--- GIVEN TASK 1 ---
Copy the passage of the forum thread about Pro-Press below, starting with "On the construction" and going on through "in labour costs.".

--- PROVIDED TEXT ---
# broke my Pro-Press cherry



## 422 plumber (Jul 31, 2008)

We had to tie into a 2" domestic main about 35' up at a bottle making plant. To do this, meant shutting off water to the whole building, plant and offices, so time was crucial. Some pipefitters working there for a different contractor were using a pro-press on some process lines. I knew one of the fitters, he had worked for my boss' mechanical shop, and asked if we could borrow the pro-press. We sweat a 3/4" valve onto a piece of 3/4" L and pressed that into the tee on the ground. Went up in the lift and used a tubing cutter to cit the copper, reamed it, and then chamfered the end, marked the depth on the ends of the pipe, slipped the tee on and pressed it. We captured 2 five gallon buckets of water on the lift and about a gallon splashed on the floor. It's an FDA inspected facility, so making a little mess as possible was a big deal. The 3/4" branch was doglegged, but aside from that, I was pretty impressed. 
I do a lot of heavy industrial work where fire watches are needed, so I am thinking of trying to talk my boss into buying one. It would save a lot on labor. The fittings are high, but the labor savings would probably offset that.


----------



## 504Plumber (Jan 26, 2011)

Pro press is good for small jobs, pro press a big job and you will hate it, 3/4 pro press 90 and st. 90 don't even fit in a 2x4 wall...

I like the one we have for jobs that you can't shut the water off enough to solder or clean the copper enough.


----------



## RealLivePlumber (Jun 22, 2008)

I just got my RP210 B on Friday. I can't wait to try it out.


----------



## GREENPLUM (Jul 27, 2008)

nice title

Ive done alot of jobs using pp, its quick and easy 

Some of the tools are large and quite heavy which makes it tough to get into the right spot sometimes, upper body strength is a must


----------



## U666A (Dec 11, 2010)

Coolest thing I have ever seen in regards to PP is the soil pipe snap cutter attachment. What a time saver!


----------



## Greenguy (Jan 22, 2011)

On the construction side I can give a 5 minute demo to a kid off the street and know that he will be fine doing copper lines. try taking a guy off the street and get him doing soldering. 

But from the service side knowing I repair the lines when the valves are passing is wicked, huge savings in labour costs.


----------



## Airgap (Dec 18, 2008)

It does have it's place.... There was almost a quarter pipe running the whole time. Valves wouldn't hold. Crimped on 2 4" PP flanges, and had the valves on and the water on in less than an hour before a blade even touched the pipe.....


----------



## 422 plumber (Jul 31, 2008)

GREENPLUM said:


> nice title
> 
> Ive done alot of jobs using pp, its quick and easy
> 
> Some of the tools are large and quite heavy which makes it tough to get into the right spot sometimes, upper body strength is a must


My current partner is about 5'-10", 150 pounds. There have been several times when he was leaning into a 24 or 36 pipewrench and it ain't budging. I let him struggle, for a couple minutes, then say, "move over, time for somebody with some arse." I have never failed, because now my pride is on the line, and I have got upper and lower body strength, it's buried under flab now, but still there. Most women, ain't got the arse.


----------



## U666A (Dec 11, 2010)

422 plumber said:


> ... Most women, ain't got the arse....

--- Collected data entries ---
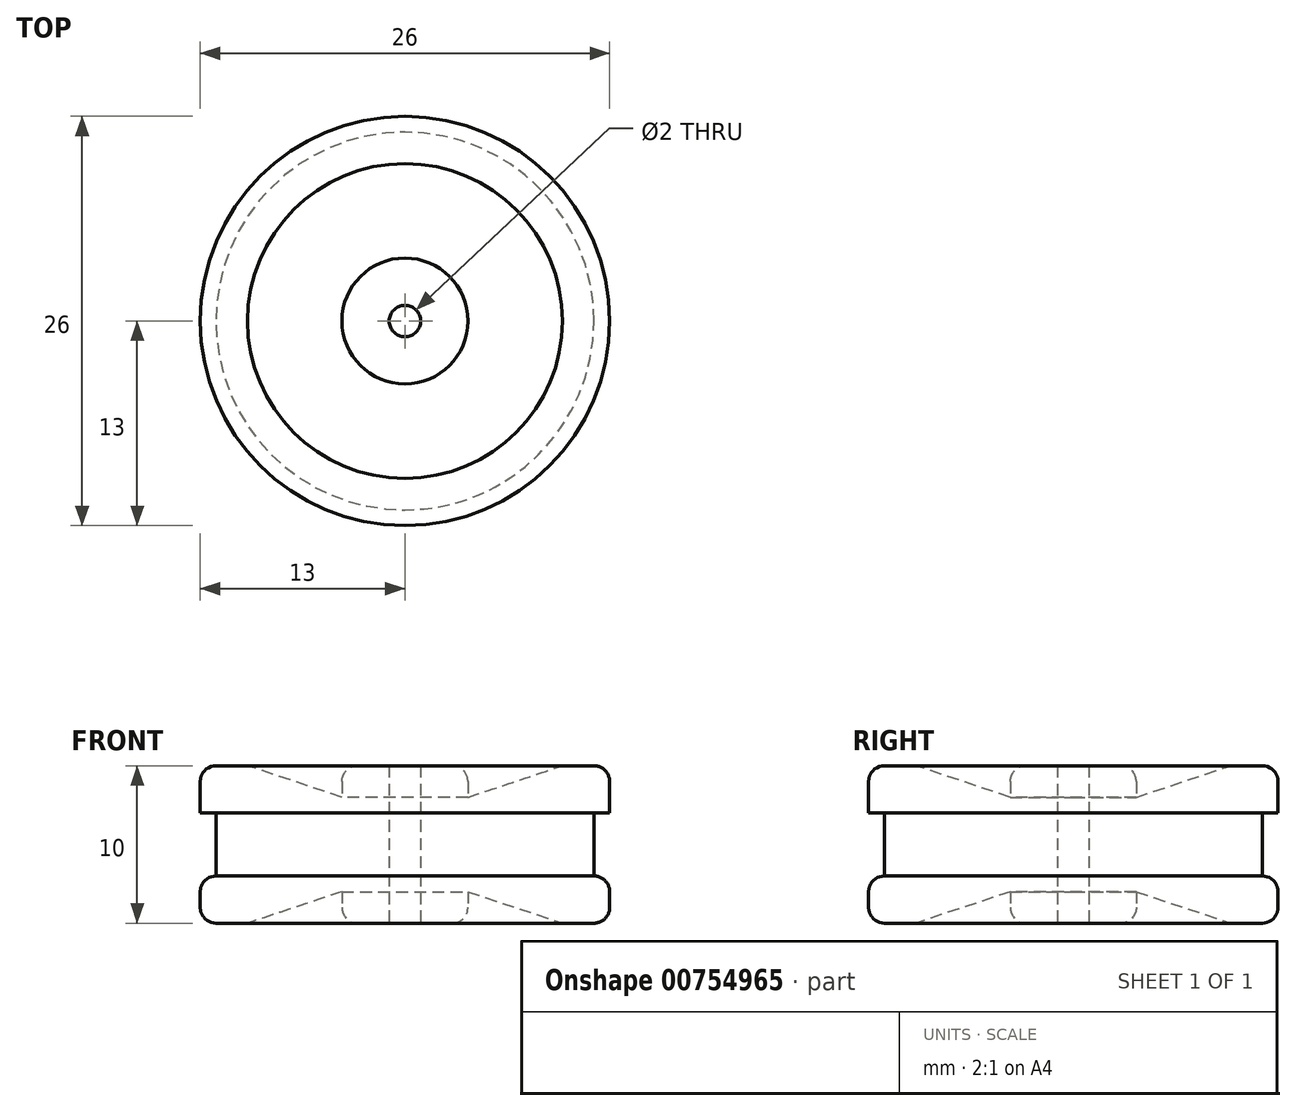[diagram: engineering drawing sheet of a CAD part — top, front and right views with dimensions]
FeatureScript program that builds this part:
annotation { "Feature Type Name" : "Feature", "Feature Type Description" : "" }
export const myFeature = defineFeature(function(context is Context, id is Id, definition is map)
    precondition{}
    {
        {
            var Q0;
            Q0=qCreatedBy(makeId("Top.planeOp"),FACE);
            var sketch = newSketch(context, id + "F0", { "sketchPlane" : qUnion([Q0])});
            skCircle(sketch, "E0", {"center": v(0, 0) * mm, "radius": 13 * mm});
            skCircle(sketch, "E1", {"center": v(0, 0) * mm, "radius": 1 * mm});
            skSolve(sketch);
        }
        {
            var Q0;
            Q0=qSketchRegion(id+"F0",true);
            extrude(context, id + "F1", {"entities" : qUnion([Q0]), "depth" : 10 * mm, "offsetDistance" : 25 * mm});
        }
        {
            var Q0;
            Q0=makeQuery(id+"F1.opExtrude","CAP_FACE",FACE,{"disambiguationData":[OSD([sQuery(id+"F0.wireOp",EDGE,"E0"),sQuery(id+"F0.wireOp",EDGE,"E1")])],"isStart":false});
            cPlane(context, id + "F2", {"entities" : qUnion([Q0]), "cplaneType" : CPlaneType.OFFSET, "offset" : 2 * mm, "oppositeDirection" : true, "width" : 150 * mm, "height" : 150 * mm});
        }
        {
            var Q0;
            Q0=qCreatedBy(id+"F2.planeOp",FACE);
            var sketch = newSketch(context, id + "F3", { "sketchPlane" : qUnion([Q0])});
            skCircle(sketch, "E2", {"center": v(0, 0) * mm, "radius": 4 * mm});
            skSolve(sketch);
        }
        {
            var Q0;
            Q0=makeQuery(id+"F1.opExtrude","CAP_FACE",FACE,{"disambiguationData":[OSD([sQuery(id+"F0.wireOp",EDGE,"E0"),sQuery(id+"F0.wireOp",EDGE,"E1")])],"isStart":false});
            var sketch = newSketch(context, id + "F4", { "sketchPlane" : qUnion([Q0])});
            skCircle(sketch, "E3", {"center": v(0, 0) * mm, "radius": 10 * mm});
            skSolve(sketch);
        }
        {
            var Q1;
            Q1=qSketchRegion(id+"F4",true);
            var Q2;
            Q2=qSketchRegion(id+"F3",true);
            loft(context, id + "F5", {"operationType" : NewBodyOperationType.REMOVE, "sheetProfilesArray" : [{ "sheetProfileEntities" : qUnion([Q1]) }, { "sheetProfileEntities" : qUnion([Q2]) }]});
        }
        {
            var Q0;
            Q0=makeQuery(id+"F0.imprint","IMPRINT",FACE,{"disambiguationData":[TD([[makeQuery(id+"F0.imprint","IMPRINT",EDGE,{"derivedFrom":sQuery(id+"F0.wireOp",EDGE,"E0")}),1.0]])]});
            cPlane(context, id + "F6", {"entities" : qUnion([Q0]), "cplaneType" : CPlaneType.OFFSET, "offset" : 2 * mm, "width" : 150 * mm, "height" : 150 * mm});
        }
        {
            var Q0;
            Q0=qCreatedBy(id+"F6.planeOp",FACE);
            var sketch = newSketch(context, id + "F7", { "sketchPlane" : qUnion([Q0])});
            skCircle(sketch, "E4", {"center": v(0, 0) * mm, "radius": 4 * mm});
            skSolve(sketch);
        }
        {
            var Q0;
            Q0=makeQuery(id+"F0.imprint","IMPRINT",FACE,{"disambiguationData":[TD([[makeQuery(id+"F0.imprint","IMPRINT",EDGE,{"derivedFrom":sQuery(id+"F0.wireOp",EDGE,"E0")}),1.0]])]});
            var sketch = newSketch(context, id + "F8", { "sketchPlane" : qUnion([Q0])});
            skCircle(sketch, "E5", {"center": v(0, 0) * mm, "radius": 10 * mm});
            skSolve(sketch);
        }
        {
            var Q1;
            Q1=qSketchRegion(id+"F8",true);
            var Q2;
            Q2=qSketchRegion(id+"F7",true);
            loft(context, id + "F9", {"operationType" : NewBodyOperationType.REMOVE, "sheetProfilesArray" : [{ "sheetProfileEntities" : qUnion([Q1]) }, { "sheetProfileEntities" : qUnion([Q2]) }]});
        }
        {
            var Q0;
            Q0=makeQuery(id+"F5.boolean.opBoolean","COPY",FACE,{"derivedFrom":makeQuery(id+"F5.opLoft","CAP_FACE",FACE,{"disambiguationData":[OSD([makeQuery(id+"F3.imprint","IMPRINT",FACE,{"disambiguationData":[TD([[makeQuery(id+"F3.imprint","IMPRINT",EDGE,{"derivedFrom":sQuery(id+"F3.wireOp",EDGE,"E2")}),1.0]])]})])],"isStart":true})});
            extrude(context, id + "F10", {"entities" : qUnion([Q0]), "operationType" : NewBodyOperationType.ADD, "depth" : 2 * mm, "offsetDistance" : 25 * mm});
        }
        {
            var Q0;
            Q0=makeQuery(id+"F0.imprint","IMPRINT",FACE,{"disambiguationData":[TD([[makeQuery(id+"F0.imprint","IMPRINT",EDGE,{"derivedFrom":sQuery(id+"F0.wireOp",EDGE,"E0")}),1.0]])]});
            var sketch = newSketch(context, id + "F11", { "sketchPlane" : qUnion([Q0])});
            skCircle(sketch, "E6", {"center": v(0, 0) * mm, "radius": 4 * mm});
            skCircle(sketch, "E7", {"center": v(0, 0) * mm, "radius": 1 * mm});
            skSolve(sketch);
        }
        {
            var Q0;
            Q0=qSketchRegion(id+"F11",true);
            extrude(context, id + "F12", {"entities" : qUnion([Q0]), "operationType" : NewBodyOperationType.ADD, "endBound" : BoundingType.UP_TO_NEXT, "depth" : 25 * mm, "offsetDistance" : 25 * mm});
        }
        {
            var Q0;
            Q0=qCreatedBy(makeId("Top.planeOp"),FACE);
            cPlane(context, id + "F13", {"entities" : qUnion([Q0]), "cplaneType" : CPlaneType.OFFSET, "offset" : 3 * mm, "width" : 150 * mm, "height" : 150 * mm});
        }
        {
            var Q0;
            Q0=qCreatedBy(id+"F13.planeOp",FACE);
            var sketch = newSketch(context, id + "F14", { "sketchPlane" : qUnion([Q0])});
            skCircle(sketch, "E8", {"center": v(0, 0) * mm, "radius": 13 * mm});
            skCircle(sketch, "E9", {"center": v(0, 0) * mm, "radius": 12 * mm});
            skSolve(sketch);
        }
        {
            var Q0;
            Q0=qSketchRegion(id+"F14",true);
            extrude(context, id + "F15", {"entities" : qUnion([Q0]), "operationType" : NewBodyOperationType.REMOVE, "depth" : 4 * mm, "offsetDistance" : 25 * mm});
        }
        {
            var Q0;
            Q0=makeQuery(id+"F10.opExtrude","CAP_EDGE",EDGE,{"disambiguationData":[OSD([sQuery(id+"F3.wireOp",EDGE,"E2")])],"isStart":false});
            var Q1;
            Q1=makeQuery(id+"F12.opExtrude","CAP_EDGE",EDGE,{"disambiguationData":[OSD([sQuery(id+"F11.wireOp",EDGE,"E6")])],"isStart":true});
            var Q2;
            Q2=makeQuery(id+"F1.opExtrude","CAP_EDGE",EDGE,{"disambiguationData":[OSD([sQuery(id+"F0.wireOp",EDGE,"E0")])],"isStart":false});
            var Q3;
            Q3=makeQuery(id+"F1.opExtrude","CAP_EDGE",EDGE,{"disambiguationData":[OSD([sQuery(id+"F0.wireOp",EDGE,"E0")])],"isStart":true});
            var Q4;
            Q4=makeQuery(id+"F15.boolean.opBoolean","COPY",EDGE,{"derivedFrom":makeQuery(id+"F15.opExtrude","CAP_EDGE",EDGE,{"disambiguationData":[OSD([sQuery(id+"F14.wireOp",EDGE,"E8")])],"isStart":false})});
            var Q5;
            Q5=makeQuery(id+"F15.boolean.opBoolean","COPY",EDGE,{"derivedFrom":makeQuery(id+"F15.opExtrude","CAP_EDGE",EDGE,{"disambiguationData":[OSD([sQuery(id+"F14.wireOp",EDGE,"E8")])],"isStart":true})});
            fillet(context, id + "F16", {"entities" : qUnion([Q0, Q1, Q2, Q3, Q4, Q5]), "radius" : 1 * mm, "tangentPropagation" : true, "allowEdgeOverflow" : false});
        }
    });
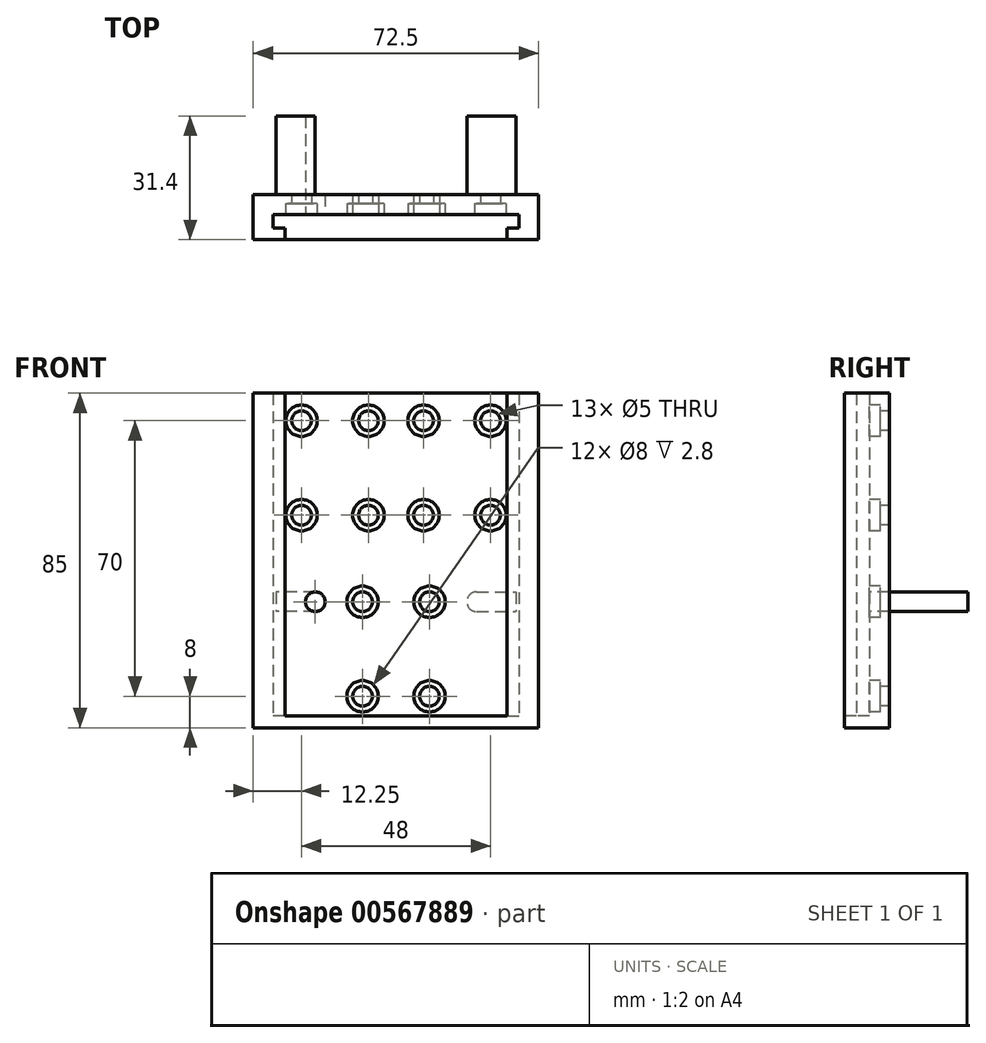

--- GIVEN TASK 2 ---
Repeat the lines of the CAD file records above, from the start of the records through the line with "export const myFeature", and nothing else. Leave the pictures out of your answer.

--- FULL SOLUTION 1 ---
On the construction side I can give a 5 minute demo to a kid off the street and know that he will be fine doing copper lines. try taking a guy off the street and get him doing soldering. 

But from the service side knowing I repair the lines when the valves are passing is wicked, huge savings in labour costs.

--- FULL SOLUTION 2 ---
[diagram: engineering drawing sheet of a CAD part — top, front and right views with dimensions]
FeatureScript program that builds this part:
annotation { "Feature Type Name" : "Feature", "Feature Type Description" : "" }
export const myFeature = defineFeature(function(context is Context, id is Id, definition is map)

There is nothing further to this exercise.